**Exercise brief:** Reproduce the entries below word for word, starting at the line that contains "order: Hymenoptera" and stopping after the final line.

**Records for the exercise:**
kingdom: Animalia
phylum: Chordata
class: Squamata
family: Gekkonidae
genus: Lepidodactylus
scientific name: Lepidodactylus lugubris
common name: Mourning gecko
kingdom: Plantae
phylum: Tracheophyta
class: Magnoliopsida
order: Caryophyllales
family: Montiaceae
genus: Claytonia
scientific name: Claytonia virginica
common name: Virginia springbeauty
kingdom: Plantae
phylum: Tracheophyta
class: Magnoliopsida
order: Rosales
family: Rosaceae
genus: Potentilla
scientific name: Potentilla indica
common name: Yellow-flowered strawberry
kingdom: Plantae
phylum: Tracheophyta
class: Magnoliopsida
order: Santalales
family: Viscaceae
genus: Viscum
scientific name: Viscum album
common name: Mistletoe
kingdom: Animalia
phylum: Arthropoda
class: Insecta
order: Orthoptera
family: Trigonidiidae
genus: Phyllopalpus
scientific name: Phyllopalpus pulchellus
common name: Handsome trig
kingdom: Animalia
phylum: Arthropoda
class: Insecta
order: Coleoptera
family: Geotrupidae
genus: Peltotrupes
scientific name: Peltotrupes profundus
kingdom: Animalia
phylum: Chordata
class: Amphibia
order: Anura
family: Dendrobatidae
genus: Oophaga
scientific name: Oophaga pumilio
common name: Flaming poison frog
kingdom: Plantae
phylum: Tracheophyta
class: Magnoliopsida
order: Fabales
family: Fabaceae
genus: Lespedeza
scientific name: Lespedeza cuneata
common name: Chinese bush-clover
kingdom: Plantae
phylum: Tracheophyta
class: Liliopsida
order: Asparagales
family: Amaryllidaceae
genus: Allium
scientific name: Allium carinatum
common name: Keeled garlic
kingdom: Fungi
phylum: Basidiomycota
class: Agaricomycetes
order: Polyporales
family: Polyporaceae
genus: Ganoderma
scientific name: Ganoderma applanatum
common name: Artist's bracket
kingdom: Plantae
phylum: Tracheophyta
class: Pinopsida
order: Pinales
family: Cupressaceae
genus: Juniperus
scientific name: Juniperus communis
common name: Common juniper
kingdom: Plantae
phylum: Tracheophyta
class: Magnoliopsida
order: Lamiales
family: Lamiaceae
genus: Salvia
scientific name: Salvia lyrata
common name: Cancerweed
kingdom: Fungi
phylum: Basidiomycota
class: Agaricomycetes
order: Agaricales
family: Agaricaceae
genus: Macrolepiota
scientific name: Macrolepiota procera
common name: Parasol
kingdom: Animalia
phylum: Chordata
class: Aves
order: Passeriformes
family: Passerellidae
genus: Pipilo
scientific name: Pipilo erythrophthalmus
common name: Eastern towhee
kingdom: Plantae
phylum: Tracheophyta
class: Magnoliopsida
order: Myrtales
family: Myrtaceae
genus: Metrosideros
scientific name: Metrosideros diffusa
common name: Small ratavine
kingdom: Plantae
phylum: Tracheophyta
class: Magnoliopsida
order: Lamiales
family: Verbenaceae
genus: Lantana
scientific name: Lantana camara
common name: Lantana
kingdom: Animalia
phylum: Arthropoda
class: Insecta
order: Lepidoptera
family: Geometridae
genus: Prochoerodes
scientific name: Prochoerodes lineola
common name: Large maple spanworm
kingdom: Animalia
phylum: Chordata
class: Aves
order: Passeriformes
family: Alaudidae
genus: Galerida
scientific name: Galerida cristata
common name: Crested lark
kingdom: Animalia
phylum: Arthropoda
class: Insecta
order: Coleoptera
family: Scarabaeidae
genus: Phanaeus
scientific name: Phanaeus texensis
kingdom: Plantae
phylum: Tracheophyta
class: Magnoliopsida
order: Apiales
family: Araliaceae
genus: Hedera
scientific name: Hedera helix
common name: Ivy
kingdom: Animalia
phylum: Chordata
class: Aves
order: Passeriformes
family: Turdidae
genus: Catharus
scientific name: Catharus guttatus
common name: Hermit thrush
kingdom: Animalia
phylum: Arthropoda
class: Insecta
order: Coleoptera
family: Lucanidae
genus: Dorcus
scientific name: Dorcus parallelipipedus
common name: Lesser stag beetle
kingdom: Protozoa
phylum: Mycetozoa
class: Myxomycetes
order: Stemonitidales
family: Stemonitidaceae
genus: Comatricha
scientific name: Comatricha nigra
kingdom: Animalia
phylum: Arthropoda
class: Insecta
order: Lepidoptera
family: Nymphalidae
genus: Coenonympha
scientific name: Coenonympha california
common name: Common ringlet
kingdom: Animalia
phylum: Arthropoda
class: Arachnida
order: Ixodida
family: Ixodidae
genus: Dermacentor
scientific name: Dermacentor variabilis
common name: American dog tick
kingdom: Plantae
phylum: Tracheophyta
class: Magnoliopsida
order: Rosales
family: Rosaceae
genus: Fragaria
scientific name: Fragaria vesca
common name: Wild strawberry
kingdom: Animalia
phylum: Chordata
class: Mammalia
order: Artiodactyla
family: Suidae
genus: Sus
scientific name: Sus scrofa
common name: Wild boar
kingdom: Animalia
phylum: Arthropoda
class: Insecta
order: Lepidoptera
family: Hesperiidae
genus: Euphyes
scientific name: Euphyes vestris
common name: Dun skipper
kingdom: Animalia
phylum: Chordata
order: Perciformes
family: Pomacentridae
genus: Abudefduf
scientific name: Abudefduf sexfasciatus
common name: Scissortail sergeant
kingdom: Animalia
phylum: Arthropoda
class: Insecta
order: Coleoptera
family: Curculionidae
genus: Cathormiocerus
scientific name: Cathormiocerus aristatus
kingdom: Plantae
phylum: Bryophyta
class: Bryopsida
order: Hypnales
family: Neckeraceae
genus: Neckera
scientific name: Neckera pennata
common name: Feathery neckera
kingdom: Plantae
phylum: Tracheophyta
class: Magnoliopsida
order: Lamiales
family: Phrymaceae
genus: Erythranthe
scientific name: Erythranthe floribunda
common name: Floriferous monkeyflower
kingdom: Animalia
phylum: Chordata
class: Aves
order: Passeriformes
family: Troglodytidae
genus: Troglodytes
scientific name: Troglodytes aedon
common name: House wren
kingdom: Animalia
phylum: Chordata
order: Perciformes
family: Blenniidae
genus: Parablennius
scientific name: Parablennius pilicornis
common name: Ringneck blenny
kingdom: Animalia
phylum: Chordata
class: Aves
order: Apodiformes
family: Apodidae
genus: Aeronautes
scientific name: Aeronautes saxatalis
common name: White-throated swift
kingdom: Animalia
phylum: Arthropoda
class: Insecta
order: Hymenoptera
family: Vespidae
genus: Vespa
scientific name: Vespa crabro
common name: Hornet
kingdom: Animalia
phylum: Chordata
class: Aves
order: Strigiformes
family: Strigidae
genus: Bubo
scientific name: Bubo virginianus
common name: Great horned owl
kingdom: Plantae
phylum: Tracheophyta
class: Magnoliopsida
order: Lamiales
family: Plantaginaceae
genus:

**Full answer:**
order: Hymenoptera
family: Vespidae
genus: Vespa
scientific name: Vespa crabro
common name: Hornet
kingdom: Animalia
phylum: Chordata
class: Aves
order: Strigiformes
family: Strigidae
genus: Bubo
scientific name: Bubo virginianus
common name: Great horned owl
kingdom: Plantae
phylum: Tracheophyta
class: Magnoliopsida
order: Lamiales
family: Plantaginaceae
genus:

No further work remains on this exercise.